*** RECORDS SHOWN Section Begins ***
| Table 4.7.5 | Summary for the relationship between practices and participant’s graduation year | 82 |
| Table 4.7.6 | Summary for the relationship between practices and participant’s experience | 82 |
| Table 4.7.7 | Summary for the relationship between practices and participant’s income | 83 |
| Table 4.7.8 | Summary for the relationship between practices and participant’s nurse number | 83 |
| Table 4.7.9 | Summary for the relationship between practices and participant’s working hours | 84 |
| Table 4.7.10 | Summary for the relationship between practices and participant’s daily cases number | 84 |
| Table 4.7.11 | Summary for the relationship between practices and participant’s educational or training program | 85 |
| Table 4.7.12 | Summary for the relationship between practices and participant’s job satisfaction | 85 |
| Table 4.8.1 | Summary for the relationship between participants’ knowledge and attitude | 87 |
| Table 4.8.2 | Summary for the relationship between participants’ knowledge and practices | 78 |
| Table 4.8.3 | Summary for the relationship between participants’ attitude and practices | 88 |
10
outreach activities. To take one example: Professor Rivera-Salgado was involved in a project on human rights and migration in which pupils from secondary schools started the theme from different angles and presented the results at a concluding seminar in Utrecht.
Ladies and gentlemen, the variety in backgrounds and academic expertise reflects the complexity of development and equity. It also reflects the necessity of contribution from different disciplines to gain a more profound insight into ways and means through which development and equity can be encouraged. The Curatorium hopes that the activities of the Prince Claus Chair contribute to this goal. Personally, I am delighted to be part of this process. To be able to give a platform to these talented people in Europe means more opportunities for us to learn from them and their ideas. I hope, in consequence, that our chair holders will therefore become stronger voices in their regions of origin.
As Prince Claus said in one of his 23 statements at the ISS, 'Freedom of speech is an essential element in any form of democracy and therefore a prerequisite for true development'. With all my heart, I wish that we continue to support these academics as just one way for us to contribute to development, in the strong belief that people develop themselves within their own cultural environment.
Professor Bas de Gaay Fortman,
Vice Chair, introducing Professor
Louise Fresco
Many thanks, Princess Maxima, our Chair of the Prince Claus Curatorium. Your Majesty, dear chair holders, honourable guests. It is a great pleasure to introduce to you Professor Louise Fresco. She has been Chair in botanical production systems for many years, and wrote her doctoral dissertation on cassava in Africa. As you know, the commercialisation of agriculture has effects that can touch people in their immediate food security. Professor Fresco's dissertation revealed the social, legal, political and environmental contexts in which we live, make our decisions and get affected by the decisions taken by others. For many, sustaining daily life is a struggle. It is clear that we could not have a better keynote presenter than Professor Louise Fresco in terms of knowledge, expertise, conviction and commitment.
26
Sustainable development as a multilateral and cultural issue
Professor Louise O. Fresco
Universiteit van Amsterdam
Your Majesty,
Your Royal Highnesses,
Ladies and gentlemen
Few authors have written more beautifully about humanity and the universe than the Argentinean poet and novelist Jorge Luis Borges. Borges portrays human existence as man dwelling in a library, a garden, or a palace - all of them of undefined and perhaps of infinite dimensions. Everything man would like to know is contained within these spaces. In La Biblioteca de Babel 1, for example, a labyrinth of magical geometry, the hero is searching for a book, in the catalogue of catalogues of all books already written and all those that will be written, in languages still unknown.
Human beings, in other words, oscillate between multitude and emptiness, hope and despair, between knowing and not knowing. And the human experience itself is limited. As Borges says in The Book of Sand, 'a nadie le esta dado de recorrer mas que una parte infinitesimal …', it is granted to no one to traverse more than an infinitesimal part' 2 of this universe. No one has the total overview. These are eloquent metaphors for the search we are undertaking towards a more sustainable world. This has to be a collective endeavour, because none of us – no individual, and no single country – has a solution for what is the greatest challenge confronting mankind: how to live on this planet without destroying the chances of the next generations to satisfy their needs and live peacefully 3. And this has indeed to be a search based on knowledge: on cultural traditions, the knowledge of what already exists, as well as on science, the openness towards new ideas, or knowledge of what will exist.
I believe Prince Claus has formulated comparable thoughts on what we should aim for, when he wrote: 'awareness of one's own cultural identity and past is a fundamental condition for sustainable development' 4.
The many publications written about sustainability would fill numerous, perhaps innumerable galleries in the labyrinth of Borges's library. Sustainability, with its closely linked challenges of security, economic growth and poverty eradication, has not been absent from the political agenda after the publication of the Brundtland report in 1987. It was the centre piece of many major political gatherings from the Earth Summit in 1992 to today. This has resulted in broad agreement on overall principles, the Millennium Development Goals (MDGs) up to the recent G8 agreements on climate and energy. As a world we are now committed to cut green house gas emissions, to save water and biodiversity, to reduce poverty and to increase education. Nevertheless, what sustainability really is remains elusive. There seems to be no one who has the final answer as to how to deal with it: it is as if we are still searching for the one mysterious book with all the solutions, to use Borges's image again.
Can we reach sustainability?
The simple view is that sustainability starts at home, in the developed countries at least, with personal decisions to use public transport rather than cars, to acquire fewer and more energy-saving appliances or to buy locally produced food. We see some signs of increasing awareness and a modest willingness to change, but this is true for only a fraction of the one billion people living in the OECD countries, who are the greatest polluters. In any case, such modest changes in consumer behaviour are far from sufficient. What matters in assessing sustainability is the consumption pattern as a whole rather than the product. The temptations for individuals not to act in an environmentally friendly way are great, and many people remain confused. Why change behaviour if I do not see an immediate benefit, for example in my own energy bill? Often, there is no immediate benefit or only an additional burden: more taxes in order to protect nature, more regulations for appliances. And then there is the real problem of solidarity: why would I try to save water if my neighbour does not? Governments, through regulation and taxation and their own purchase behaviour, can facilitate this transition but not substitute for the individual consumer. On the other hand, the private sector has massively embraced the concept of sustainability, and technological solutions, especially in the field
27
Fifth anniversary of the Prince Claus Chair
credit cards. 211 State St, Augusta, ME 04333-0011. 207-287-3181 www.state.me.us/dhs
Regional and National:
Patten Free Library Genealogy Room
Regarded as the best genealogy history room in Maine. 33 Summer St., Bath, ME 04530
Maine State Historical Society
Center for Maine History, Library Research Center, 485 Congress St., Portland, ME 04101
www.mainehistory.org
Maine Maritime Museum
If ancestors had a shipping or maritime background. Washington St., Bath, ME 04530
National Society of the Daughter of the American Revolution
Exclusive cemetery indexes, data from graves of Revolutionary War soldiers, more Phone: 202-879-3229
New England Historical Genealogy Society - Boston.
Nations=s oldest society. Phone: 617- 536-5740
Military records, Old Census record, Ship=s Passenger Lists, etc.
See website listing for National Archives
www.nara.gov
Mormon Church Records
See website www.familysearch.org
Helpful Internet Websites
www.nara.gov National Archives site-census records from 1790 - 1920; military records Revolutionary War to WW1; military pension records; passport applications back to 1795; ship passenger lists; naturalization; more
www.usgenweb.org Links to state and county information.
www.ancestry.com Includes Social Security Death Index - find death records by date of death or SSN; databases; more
*** RECORDS SHOWN Section Ends ***
> **TASK ITEM**
Your task is to transcribe the listing above in full and exactly.

> **SOLUTION TO THIS PROBLEM**
| Table 4.7.5 | Summary for the relationship between practices and participant’s graduation year | 82 |
| Table 4.7.6 | Summary for the relationship between practices and participant’s experience | 82 |
| Table 4.7.7 | Summary for the relationship between practices and participant’s income | 83 |
| Table 4.7.8 | Summary for the relationship between practices and participant’s nurse number | 83 |
| Table 4.7.9 | Summary for the relationship between practices and participant’s working hours | 84 |
| Table 4.7.10 | Summary for the relationship between practices and participant’s daily cases number | 84 |
| Table 4.7.11 | Summary for the relationship between practices and participant’s educational or training program | 85 |
| Table 4.7.12 | Summary for the relationship between practices and participant’s job satisfaction | 85 |
| Table 4.8.1 | Summary for the relationship between participants’ knowledge and attitude | 87 |
| Table 4.8.2 | Summary for the relationship between participants’ knowledge and practices | 78 |
| Table 4.8.3 | Summary for the relationship between participants’ attitude and practices | 88 |
10
outreach activities. To take one example: Professor Rivera-Salgado was involved in a project on human rights and migration in which pupils from secondary schools started the theme from different angles and presented the results at a concluding seminar in Utrecht.
Ladies and gentlemen, the variety in backgrounds and academic expertise reflects the complexity of development and equity. It also reflects the necessity of contribution from different disciplines to gain a more profound insight into ways and means through which development and equity can be encouraged. The Curatorium hopes that the activities of the Prince Claus Chair contribute to this goal. Personally, I am delighted to be part of this process. To be able to give a platform to these talented people in Europe means more opportunities for us to learn from them and their ideas. I hope, in consequence, that our chair holders will therefore become stronger voices in their regions of origin.
As Prince Claus said in one of his 23 statements at the ISS, 'Freedom of speech is an essential element in any form of democracy and therefore a prerequisite for true development'. With all my heart, I wish that we continue to support these academics as just one way for us to contribute to development, in the strong belief that people develop themselves within their own cultural environment.
Professor Bas de Gaay Fortman,
Vice Chair, introducing Professor
Louise Fresco
Many thanks, Princess Maxima, our Chair of the Prince Claus Curatorium. Your Majesty, dear chair holders, honourable guests. It is a great pleasure to introduce to you Professor Louise Fresco. She has been Chair in botanical production systems for many years, and wrote her doctoral dissertation on cassava in Africa. As you know, the commercialisation of agriculture has effects that can touch people in their immediate food security. Professor Fresco's dissertation revealed the social, legal, political and environmental contexts in which we live, make our decisions and get affected by the decisions taken by others. For many, sustaining daily life is a struggle. It is clear that we could not have a better keynote presenter than Professor Louise Fresco in terms of knowledge, expertise, conviction and commitment.
26
Sustainable development as a multilateral and cultural issue
Professor Louise O. Fresco
Universiteit van Amsterdam
Your Majesty,
Your Royal Highnesses,
Ladies and gentlemen
Few authors have written more beautifully about humanity and the universe than the Argentinean poet and novelist Jorge Luis Borges. Borges portrays human existence as man dwelling in a library, a garden, or a palace - all of them of undefined and perhaps of infinite dimensions. Everything man would like to know is contained within these spaces. In La Biblioteca de Babel 1, for example, a labyrinth of magical geometry, the hero is searching for a book, in the catalogue of catalogues of all books already written and all those that will be written, in languages still unknown.
Human beings, in other words, oscillate between multitude and emptiness, hope and despair, between knowing and not knowing. And the human experience itself is limited. As Borges says in The Book of Sand, 'a nadie le esta dado de recorrer mas que una parte infinitesimal …', it is granted to no one to traverse more than an infinitesimal part' 2 of this universe. No one has the total overview. These are eloquent metaphors for the search we are undertaking towards a more sustainable world. This has to be a collective endeavour, because none of us – no individual, and no single country – has a solution for what is the greatest challenge confronting mankind: how to live on this planet without destroying the chances of the next generations to satisfy their needs and live peacefully 3. And this has indeed to be a search based on knowledge: on cultural traditions, the knowledge of what already exists, as well as on science, the openness towards new ideas, or knowledge of what will exist.
I believe Prince Claus has formulated comparable thoughts on what we should aim for, when he wrote: 'awareness of one's own cultural identity and past is a fundamental condition for sustainable development' 4.
The many publications written about sustainability would fill numerous, perhaps innumerable galleries in the labyrinth of Borges's library. Sustainability, with its closely linked challenges of security, economic growth and poverty eradication, has not been absent from the political agenda after the publication of the Brundtland report in 1987. It was the centre piece of many major political gatherings from the Earth Summit in 1992 to today. This has resulted in broad agreement on overall principles, the Millennium Development Goals (MDGs) up to the recent G8 agreements on climate and energy. As a world we are now committed to cut green house gas emissions, to save water and biodiversity, to reduce poverty and to increase education. Nevertheless, what sustainability really is remains elusive. There seems to be no one who has the final answer as to how to deal with it: it is as if we are still searching for the one mysterious book with all the solutions, to use Borges's image again.
Can we reach sustainability?
The simple view is that sustainability starts at home, in the developed countries at least, with personal decisions to use public transport rather than cars, to acquire fewer and more energy-saving appliances or to buy locally produced food. We see some signs of increasing awareness and a modest willingness to change, but this is true for only a fraction of the one billion people living in the OECD countries, who are the greatest polluters. In any case, such modest changes in consumer behaviour are far from sufficient. What matters in assessing sustainability is the consumption pattern as a whole rather than the product. The temptations for individuals not to act in an environmentally friendly way are great, and many people remain confused. Why change behaviour if I do not see an immediate benefit, for example in my own energy bill? Often, there is no immediate benefit or only an additional burden: more taxes in order to protect nature, more regulations for appliances. And then there is the real problem of solidarity: why would I try to save water if my neighbour does not? Governments, through regulation and taxation and their own purchase behaviour, can facilitate this transition but not substitute for the individual consumer. On the other hand, the private sector has massively embraced the concept of sustainability, and technological solutions, especially in the field
27
Fifth anniversary of the Prince Claus Chair
credit cards. 211 State St, Augusta, ME 04333-0011. 207-287-3181 www.state.me.us/dhs
Regional and National:
Patten Free Library Genealogy Room
Regarded as the best genealogy history room in Maine. 33 Summer St., Bath, ME 04530
Maine State Historical Society
Center for Maine History, Library Research Center, 485 Congress St., Portland, ME 04101
www.mainehistory.org
Maine Maritime Museum
If ancestors had a shipping or maritime background. Washington St., Bath, ME 04530
National Society of the Daughter of the American Revolution
Exclusive cemetery indexes, data from graves of Revolutionary War soldiers, more Phone: 202-879-3229
New England Historical Genealogy Society - Boston.
Nations=s oldest society. Phone: 617- 536-5740
Military records, Old Census record, Ship=s Passenger Lists, etc.
See website listing for National Archives
www.nara.gov
Mormon Church Records
See website www.familysearch.org
Helpful Internet Websites
www.nara.gov National Archives site-census records from 1790 - 1920; military records Revolutionary War to WW1; military pension records; passport applications back to 1795; ship passenger lists; naturalization; more
www.usgenweb.org Links to state and county information.
www.ancestry.com Includes Social Security Death Index - find death records by date of death or SSN; databases; more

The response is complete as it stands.